Now, eight months in, I’m trying to sort out my feelings about it.
On one hand, I definitely do love teaching again. It’s especially wonderful to be focusing only on subjects that I’m passionate about. Working intensively with just one student at a time is so much more rewarding than managing a large room full of pupils, half of whom don’t know why they have to be there.
On the other hand, the 1:1 tutoring is bringing up some of the feelings I used to have about teaching in school…which is odd, because the setting couldn’t be more different.
Once again, I’m finding myself exhausted by the long hours–only now they’re spent commuting from one student’s home to another.
And the administrative busywork has been replaced by chitchat with the parents before and after the lesson.
(Not sure if they think this is their duty, or if they have questions they don’t know how to ask.
All I know is that sometimes I’m still standing there half an hour after the lesson is over…and no, I’m not getting paid for that overtime!)
But what really brought it home was my chat with the gardener today. I’ve been asking round for quotes for some landscaping work we need done, and the man I spoke with today seemed to be just the right person…but he was enormously expensive! His hourly wage was three times what I make for an hour of tutoring.
When I commented on this, he didn’t back down an inch. He knew what he was worth and stuck to it.
I found myself wishing that I could do that. I certainly put enough years into my education to warrant a higher wage than I’m making as a tutor. I have a Masters degree!
What it shows me is that I’m still not completely free to pursue teaching in the best possible way. There are still time, money and schedule constraints holding me back…and those constraints unfortunately affect my ability to do my best work for my students.
Am I crazy to think there has to be a different way to do this?
September 2012
Dear diary,
I don’t even know where to begin!
Sometime last spring, I started thinking of those writing courses I put together for Literary Chicks during my freelance days. So many parents were asking me to help their children study for exams, I thought it might be easier if I just put together an online course so that they could all get them help they needed at once.
I had no idea it would take off the way it has! And now I can’t believe I didn’t think of this before.
Online tutoring has completely changed everything for me. Now I get to do what I love most, on my own schedule, from the comfort of my own warm lounge!
No more cold winter night excursions to homes all over town.
No more time wasting in obligatory chats with parents
No more envying the manicurist or the gardener for their superior salary.
With online tutoring, I can combine pupils into classrooms based on their age, level and subject. I can tutor them all together and, as a result, make a higher hourly wage.
(Of course, there are some parents who still want one-on-one tutors for their children–and for those intensive sessions, I price my time higher. Voila!)

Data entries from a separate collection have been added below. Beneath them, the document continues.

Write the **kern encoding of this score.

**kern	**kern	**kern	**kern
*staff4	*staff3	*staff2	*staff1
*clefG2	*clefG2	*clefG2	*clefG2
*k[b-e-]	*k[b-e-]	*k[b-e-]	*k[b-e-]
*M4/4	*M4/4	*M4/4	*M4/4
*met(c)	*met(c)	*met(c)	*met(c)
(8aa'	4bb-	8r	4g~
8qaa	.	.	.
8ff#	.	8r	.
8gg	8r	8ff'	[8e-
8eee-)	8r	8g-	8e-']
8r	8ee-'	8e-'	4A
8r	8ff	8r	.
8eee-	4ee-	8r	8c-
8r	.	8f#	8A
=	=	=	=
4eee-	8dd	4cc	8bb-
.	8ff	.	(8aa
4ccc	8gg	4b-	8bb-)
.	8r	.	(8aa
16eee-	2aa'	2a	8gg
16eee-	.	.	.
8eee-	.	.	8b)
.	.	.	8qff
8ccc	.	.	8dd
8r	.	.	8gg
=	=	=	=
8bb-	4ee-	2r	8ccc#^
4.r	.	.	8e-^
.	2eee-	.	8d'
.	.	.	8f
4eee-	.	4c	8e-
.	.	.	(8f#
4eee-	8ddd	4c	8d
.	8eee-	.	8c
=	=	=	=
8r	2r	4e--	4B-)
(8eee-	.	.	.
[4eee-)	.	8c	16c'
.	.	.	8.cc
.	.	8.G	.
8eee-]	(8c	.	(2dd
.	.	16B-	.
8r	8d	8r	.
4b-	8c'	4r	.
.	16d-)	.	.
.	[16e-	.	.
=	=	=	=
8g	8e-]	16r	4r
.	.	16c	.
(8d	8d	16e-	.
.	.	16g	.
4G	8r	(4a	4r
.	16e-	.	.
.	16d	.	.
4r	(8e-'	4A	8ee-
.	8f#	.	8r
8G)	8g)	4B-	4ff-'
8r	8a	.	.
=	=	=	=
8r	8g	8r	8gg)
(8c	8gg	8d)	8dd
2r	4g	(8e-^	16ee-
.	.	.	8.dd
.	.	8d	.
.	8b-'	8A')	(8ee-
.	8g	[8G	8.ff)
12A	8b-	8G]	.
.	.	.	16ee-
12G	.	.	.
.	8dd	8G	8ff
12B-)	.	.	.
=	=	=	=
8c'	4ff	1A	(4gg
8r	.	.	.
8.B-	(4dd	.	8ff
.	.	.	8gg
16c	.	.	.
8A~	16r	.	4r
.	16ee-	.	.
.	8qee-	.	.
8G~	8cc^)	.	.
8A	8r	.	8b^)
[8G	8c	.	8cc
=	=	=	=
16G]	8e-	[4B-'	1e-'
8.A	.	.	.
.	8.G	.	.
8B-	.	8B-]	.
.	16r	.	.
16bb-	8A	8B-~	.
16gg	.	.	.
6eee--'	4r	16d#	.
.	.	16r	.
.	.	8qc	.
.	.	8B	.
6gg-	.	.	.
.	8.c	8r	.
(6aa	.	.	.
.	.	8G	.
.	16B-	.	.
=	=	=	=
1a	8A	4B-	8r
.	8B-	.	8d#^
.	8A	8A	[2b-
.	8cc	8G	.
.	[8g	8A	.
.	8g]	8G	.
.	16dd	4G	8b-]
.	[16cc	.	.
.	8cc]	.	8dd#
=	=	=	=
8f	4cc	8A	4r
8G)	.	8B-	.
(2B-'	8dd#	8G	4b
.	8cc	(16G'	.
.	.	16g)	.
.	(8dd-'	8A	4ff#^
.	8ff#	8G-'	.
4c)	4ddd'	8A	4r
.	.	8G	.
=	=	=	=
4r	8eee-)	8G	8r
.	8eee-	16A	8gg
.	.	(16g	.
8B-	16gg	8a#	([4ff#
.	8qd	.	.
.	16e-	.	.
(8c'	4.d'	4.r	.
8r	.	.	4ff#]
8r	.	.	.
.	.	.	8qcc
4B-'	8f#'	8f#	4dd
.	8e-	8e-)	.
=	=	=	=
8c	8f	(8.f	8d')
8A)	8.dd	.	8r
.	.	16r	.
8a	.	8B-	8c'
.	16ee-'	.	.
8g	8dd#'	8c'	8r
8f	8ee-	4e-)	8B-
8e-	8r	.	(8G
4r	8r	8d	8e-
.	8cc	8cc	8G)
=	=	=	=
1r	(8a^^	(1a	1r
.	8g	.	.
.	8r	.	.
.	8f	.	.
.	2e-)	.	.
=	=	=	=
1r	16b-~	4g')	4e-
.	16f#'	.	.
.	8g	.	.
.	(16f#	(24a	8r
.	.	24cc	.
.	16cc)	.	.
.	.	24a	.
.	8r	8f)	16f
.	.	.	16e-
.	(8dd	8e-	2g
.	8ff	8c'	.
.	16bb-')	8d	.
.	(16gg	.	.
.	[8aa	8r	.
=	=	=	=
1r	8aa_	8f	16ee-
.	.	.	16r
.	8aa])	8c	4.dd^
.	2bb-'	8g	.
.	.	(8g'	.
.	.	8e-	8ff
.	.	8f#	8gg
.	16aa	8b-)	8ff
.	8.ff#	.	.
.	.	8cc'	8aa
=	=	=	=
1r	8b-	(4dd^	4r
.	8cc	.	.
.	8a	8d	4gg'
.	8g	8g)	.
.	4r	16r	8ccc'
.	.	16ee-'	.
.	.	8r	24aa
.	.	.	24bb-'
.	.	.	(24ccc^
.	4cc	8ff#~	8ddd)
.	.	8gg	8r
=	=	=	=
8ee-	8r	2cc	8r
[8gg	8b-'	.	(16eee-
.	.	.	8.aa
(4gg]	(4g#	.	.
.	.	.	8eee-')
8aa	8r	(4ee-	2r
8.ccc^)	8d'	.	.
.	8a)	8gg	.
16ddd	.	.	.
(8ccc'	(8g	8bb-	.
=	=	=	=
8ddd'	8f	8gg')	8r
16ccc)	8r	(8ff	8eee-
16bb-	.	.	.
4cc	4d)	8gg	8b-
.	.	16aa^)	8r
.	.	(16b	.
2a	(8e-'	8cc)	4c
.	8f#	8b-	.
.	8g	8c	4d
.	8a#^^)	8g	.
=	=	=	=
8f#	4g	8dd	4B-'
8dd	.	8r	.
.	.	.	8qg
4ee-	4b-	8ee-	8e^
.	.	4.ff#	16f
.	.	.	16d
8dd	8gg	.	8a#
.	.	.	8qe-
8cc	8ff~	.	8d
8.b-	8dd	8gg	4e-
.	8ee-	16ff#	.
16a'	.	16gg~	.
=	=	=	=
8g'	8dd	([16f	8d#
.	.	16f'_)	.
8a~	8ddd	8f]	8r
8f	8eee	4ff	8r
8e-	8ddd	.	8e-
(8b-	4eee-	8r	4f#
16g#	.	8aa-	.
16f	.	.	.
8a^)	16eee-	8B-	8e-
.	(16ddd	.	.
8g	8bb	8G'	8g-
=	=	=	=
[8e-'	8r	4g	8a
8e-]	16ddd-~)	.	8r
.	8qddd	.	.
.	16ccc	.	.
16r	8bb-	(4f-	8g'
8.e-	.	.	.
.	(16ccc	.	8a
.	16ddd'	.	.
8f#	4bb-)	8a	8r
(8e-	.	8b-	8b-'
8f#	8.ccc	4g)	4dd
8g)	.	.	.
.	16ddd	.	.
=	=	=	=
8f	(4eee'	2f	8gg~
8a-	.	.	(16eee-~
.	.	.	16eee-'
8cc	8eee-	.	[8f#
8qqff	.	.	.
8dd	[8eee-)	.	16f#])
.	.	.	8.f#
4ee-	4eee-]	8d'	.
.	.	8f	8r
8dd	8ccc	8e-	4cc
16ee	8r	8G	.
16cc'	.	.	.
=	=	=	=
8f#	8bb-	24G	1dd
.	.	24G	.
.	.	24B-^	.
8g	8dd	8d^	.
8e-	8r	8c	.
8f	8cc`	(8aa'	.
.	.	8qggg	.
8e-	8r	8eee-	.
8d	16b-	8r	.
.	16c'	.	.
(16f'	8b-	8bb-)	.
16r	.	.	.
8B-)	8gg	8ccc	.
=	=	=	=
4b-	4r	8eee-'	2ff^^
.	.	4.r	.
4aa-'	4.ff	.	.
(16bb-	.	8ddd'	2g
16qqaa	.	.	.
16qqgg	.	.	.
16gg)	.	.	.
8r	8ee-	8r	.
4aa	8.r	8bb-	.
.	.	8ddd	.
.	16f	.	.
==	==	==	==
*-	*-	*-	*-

I set my own schedule, which means I’m available to the family when they need me. I can even take days off, when I need to.
I’m finally free to do my best work.
I focus on the things that I’m good at and get other people to do the things I hate. Everyone is happy.
Yesterday, I woke up and found that four new people had signed up for my course in English…and they were from all over the country.
I even had an enquiry for grammar lessons from a student in The Philippines. I can’t remember when I last felt this good about my work.
There’s nothing so validating as knowing that what you’re offering is solving a problem for other people.
That’s the thing I’m starting to realise: more and more people are looking online for their children’s education needs.
It’s just the era we live in: digital classrooms are becoming the new normal. I have to say that I feel quite proud (and very lucky) to have discovered this. It will be exciting to see where it leads.